Most interesting of all is this: The Victoria’s Secret show features only scrawny ladies without big busts or rears. And these, along with Paris Hilton who was called "white hot" in ads for The Simple Life, are what the American public has been and is being told is HOT and SEXY by the media, Hollywood, and everyone else. And yet the pro-women people are trying to keep ladies with big booties and hooters off the air?! By their own logic above, using the scrawny doesn’t objectify while using voluptuous ladies somehow magically does objectify. And yet they were the ones screaming to get the Victoria’s Secret show cancelled, a show of scrawnies!

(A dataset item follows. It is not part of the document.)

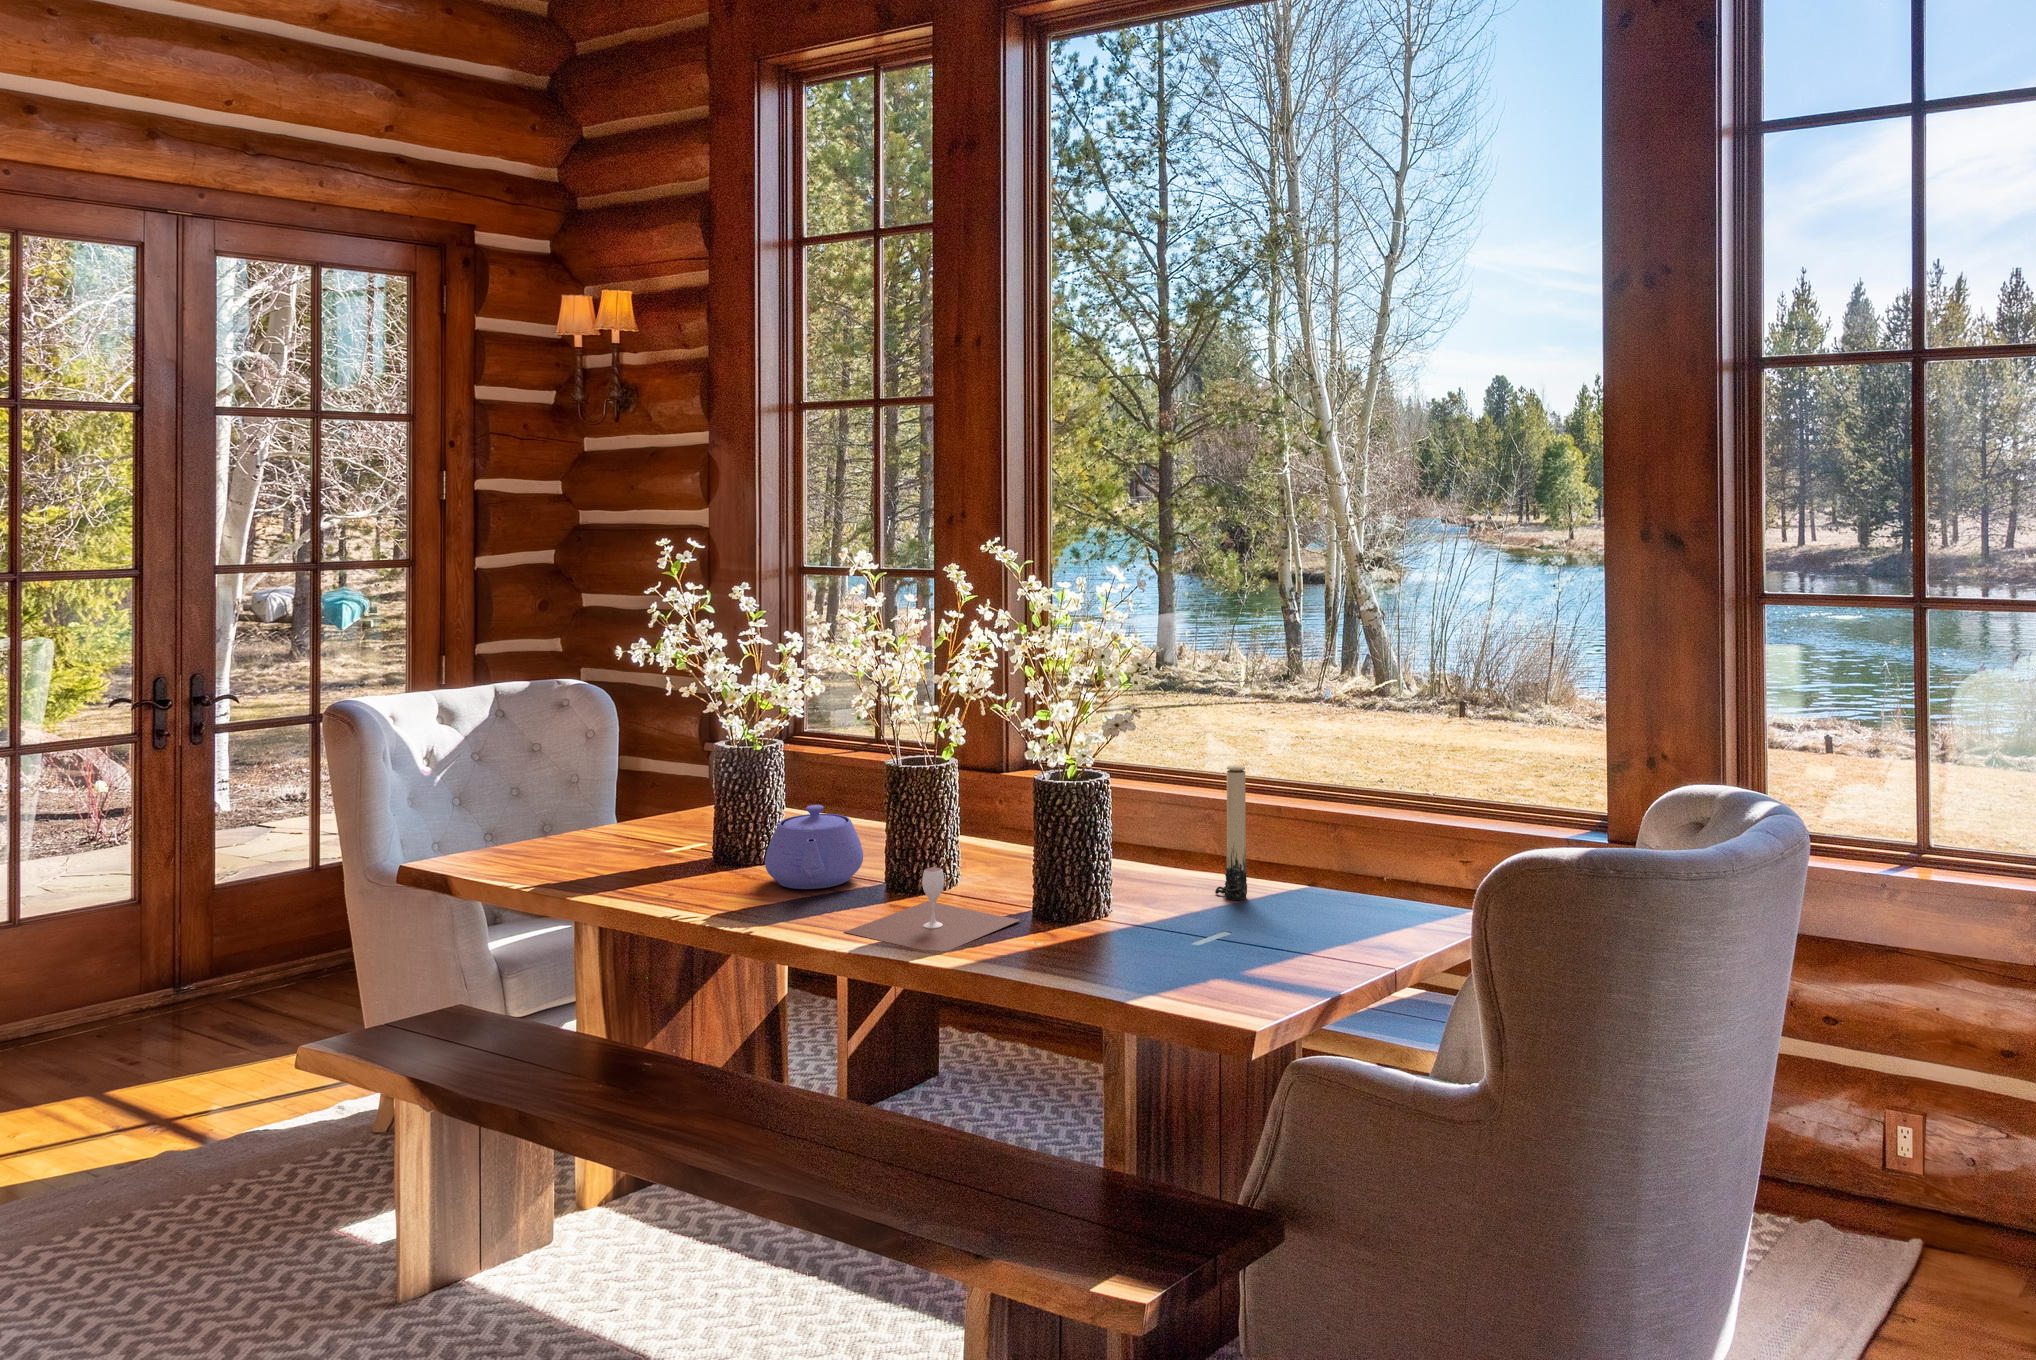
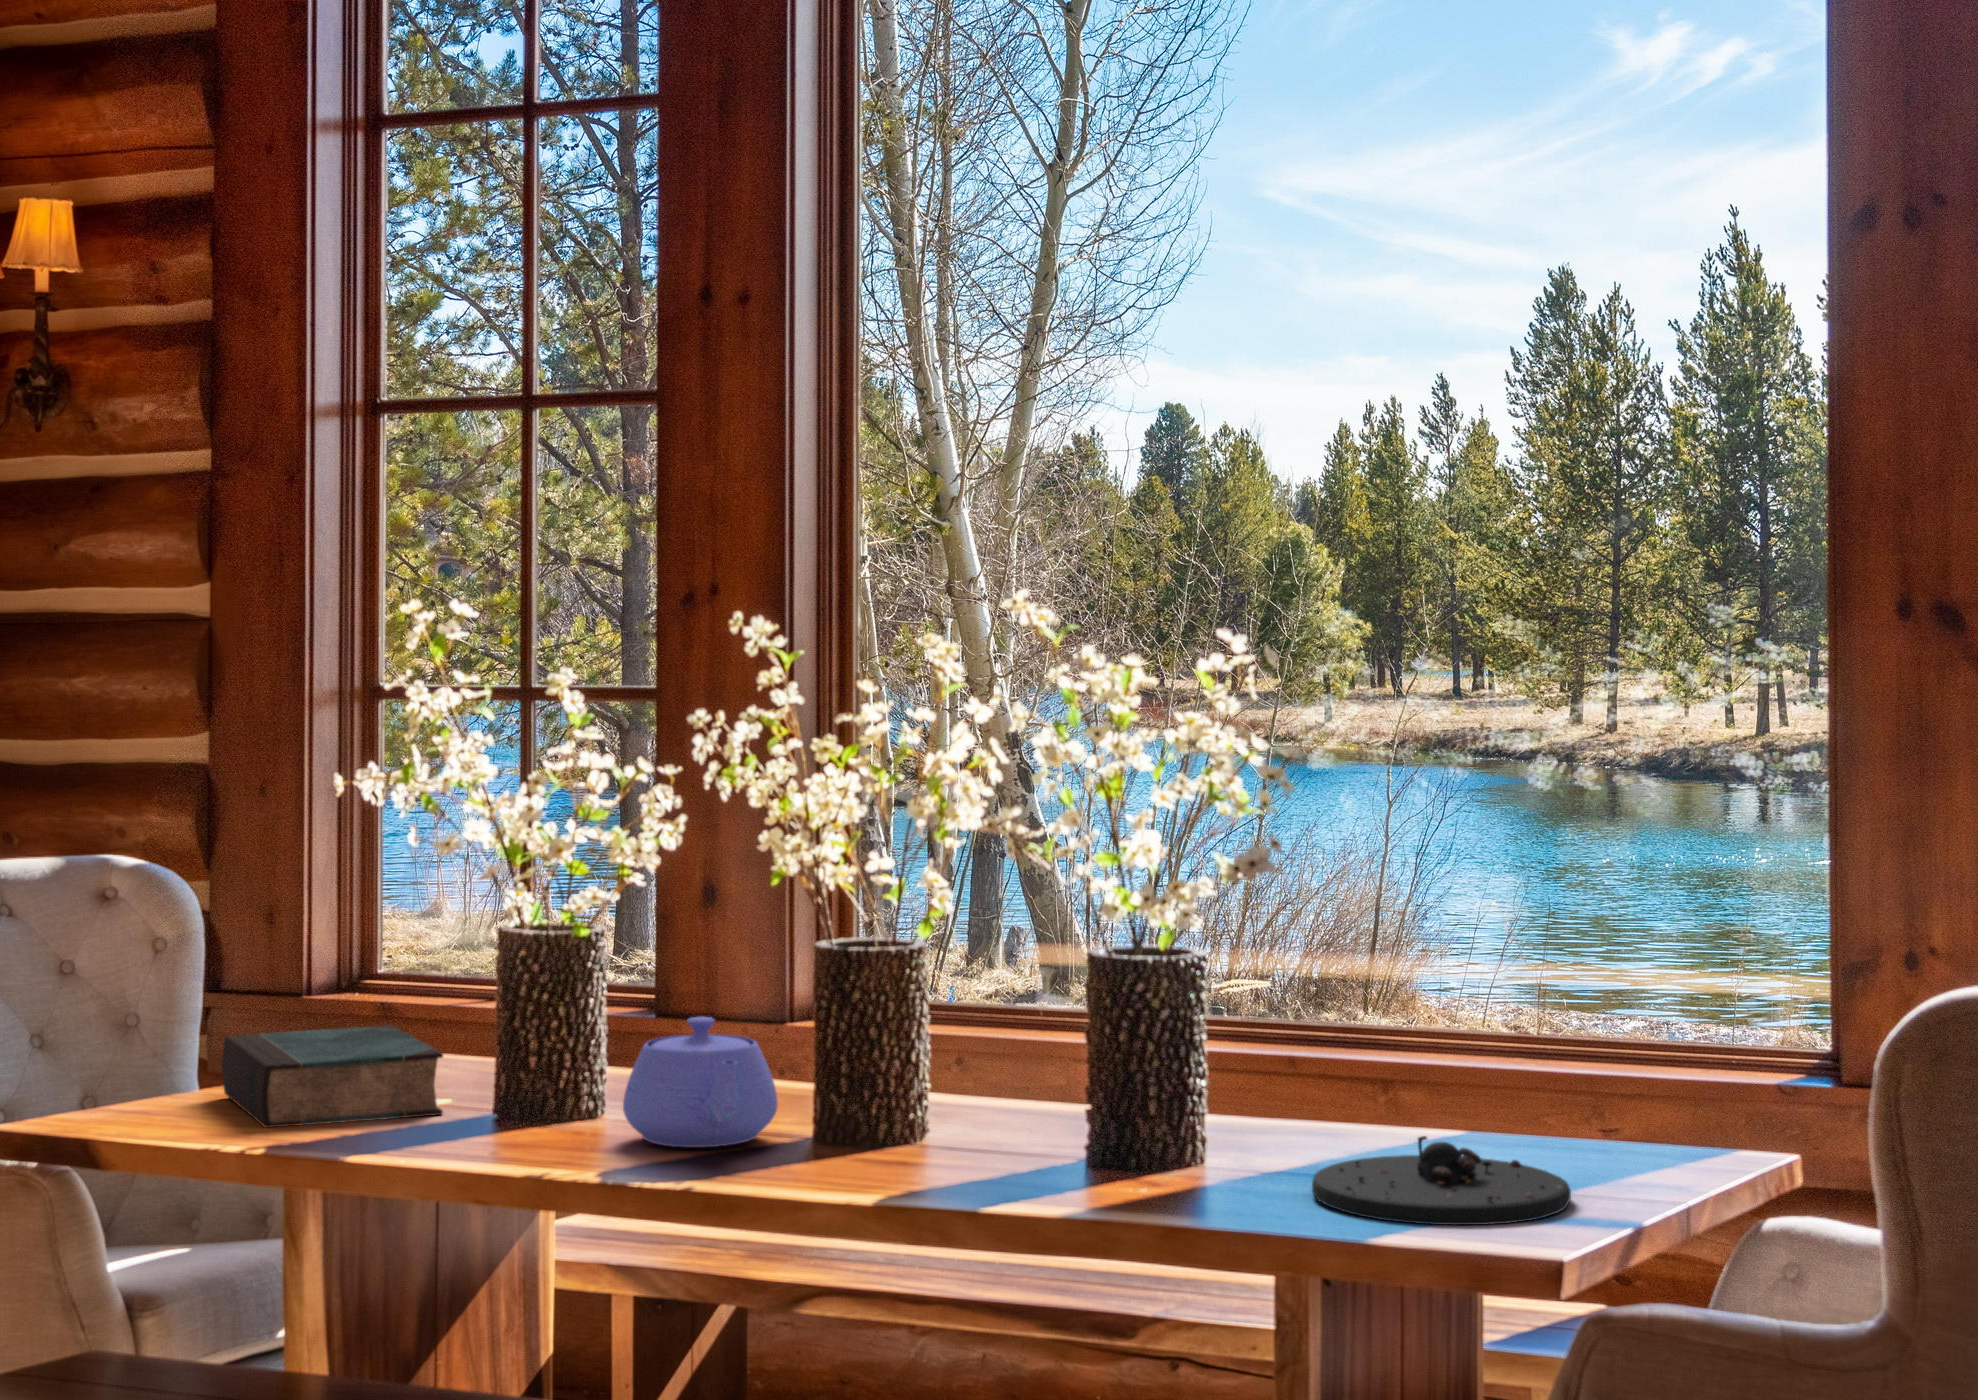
candle: present [1215,765,1247,900] -> none [1341,935,1396,1141]
book: none [578,789,695,860] -> present [222,1025,443,1128]
wine glass: present [844,867,1020,951] -> none [836,1088,1091,1206]
plate: none [1133,917,1304,990] -> present [1312,1136,1571,1225]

Perhaps it isn't the body type but the context that should be the issue. Perhaps the voluptuous, the skinny, the cheerleader type, the athletic, the fat, and women with average body shape should ALL be given air time on TV, without discrimination, rejection, judging, disparagement or uproars from groups who have decided that there are forbidden body types, thereby becoming the biggest violators of their own hypocritical preconceptions, since in order to reject a whole class of women mercilessly because of body type one has to be the ultimate OBJECTIFIER!
Let’s all patiently explain to such people what we've said just above dealing with Objectification. The main opportunity one gets watching our DVDs and walking or booty dancing clips is to learn to drop biases against voluptuous ladies and replace "body fat is fatness or evil or bad" with "body fat is good, unless you have a lot more than you need in which case there are health and appearance liabilities." In the case of people that have body fat placed in pleasing places which contribute to the classic Marilyn Monroe hourglass figure, body fat is attractive and in no way do they have a weight problem needing lots of expensive dieting regimens. People with body fat in less pleasing places but that are not substantially overweight also have no weight problem needing lots of expensive dieting regimens. If they should choose to reduce certain body parts’ bulk for aesthetic reasons, they should stop when they get to their average healthy weight, AND RESIST THE TEMPTATION TO OBSESS ON SCRAWNY FASHION MODELS, TRYING TO LOSE MOST OF THEIR BODIES’ BULK SO THEY CAN EMULATE THEM PHYSICALLY.